She plays nice. And naughty. Alex adored her high school job at a scoop shop. “The thing I really loved about ice cream is what I love about chocolate,” she says. “You get to be with people when they’re being naughty. Not forbidden, not risqué, but a little naughty.”
She’s no Forrest Gump. With a box of Alexandra Clark chocolates, you always know what you’re gonna get. Her $3 bonbons are thin chocolate shells (boxes themselves, really) with no top, so the filling is exposed. The design is a metaphor: “We are an open and honest business.” Rather than convey an air of finnicky perfection, her staff shares kitchen mishaps on Instagram, to the glee of adoring fans.
She ditched the white coat. Bon Bon Bon’s industrial aesthetic isn’t hipster affectation. It’s born-and-bred Motor City practicality: “Every time I put on a white chef’s coat and got covered in chocolate, it was like, ‘Who thought that was a good idea?’” Same goes for her corrugated cardboard packaging. Compared to tissue sleeves and satin ribbons, the inexpensive, tough material protects the candy and allows Alex to invest in better ingredients.

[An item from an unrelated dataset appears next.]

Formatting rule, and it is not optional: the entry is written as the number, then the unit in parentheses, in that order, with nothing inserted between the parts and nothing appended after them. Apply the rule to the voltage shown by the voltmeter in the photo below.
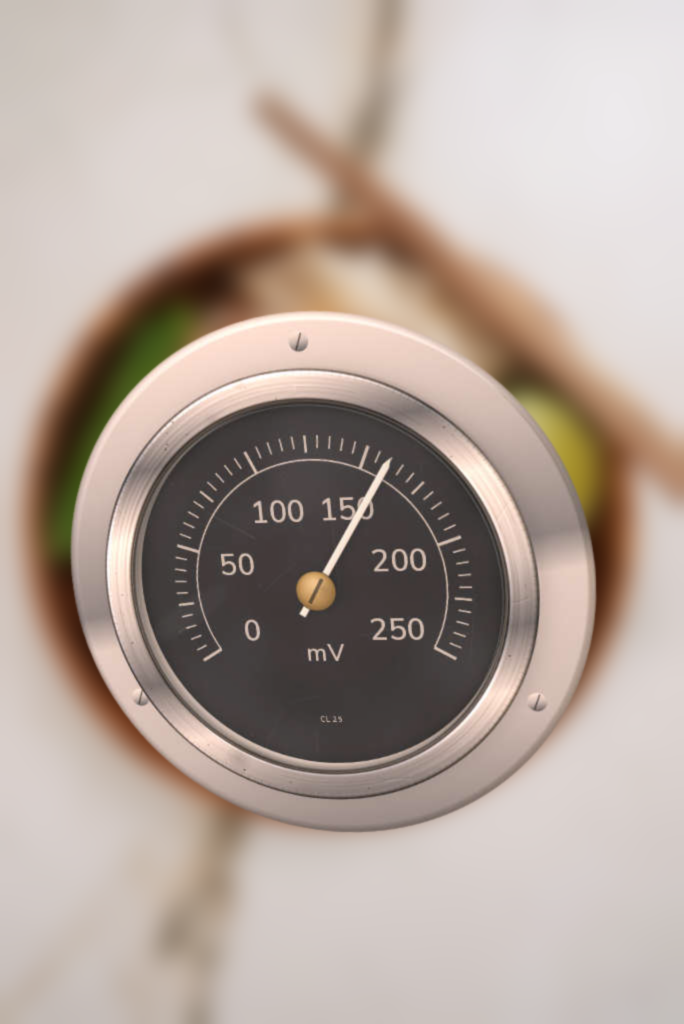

Home is where the shop is. Bon Bon Bon’s flagship storefront is in Hamtramck, a blue-collar neighborhood that recently became America’s first majority-Muslim community. “If we’re at the shop past dinnertime, and people are out walking, they’ll bring by food,” Alex says. “Our neighbors don’t have tons of money, but they want to see something good happen here.”
Local pride
Alex and her staff experiment constantly with flavors. But the Better Butter Crunch is a perennial favorite, featuring milk chocolate, sea salt and Detroit’s beloved Better Made potato chips (bonbonbon.com).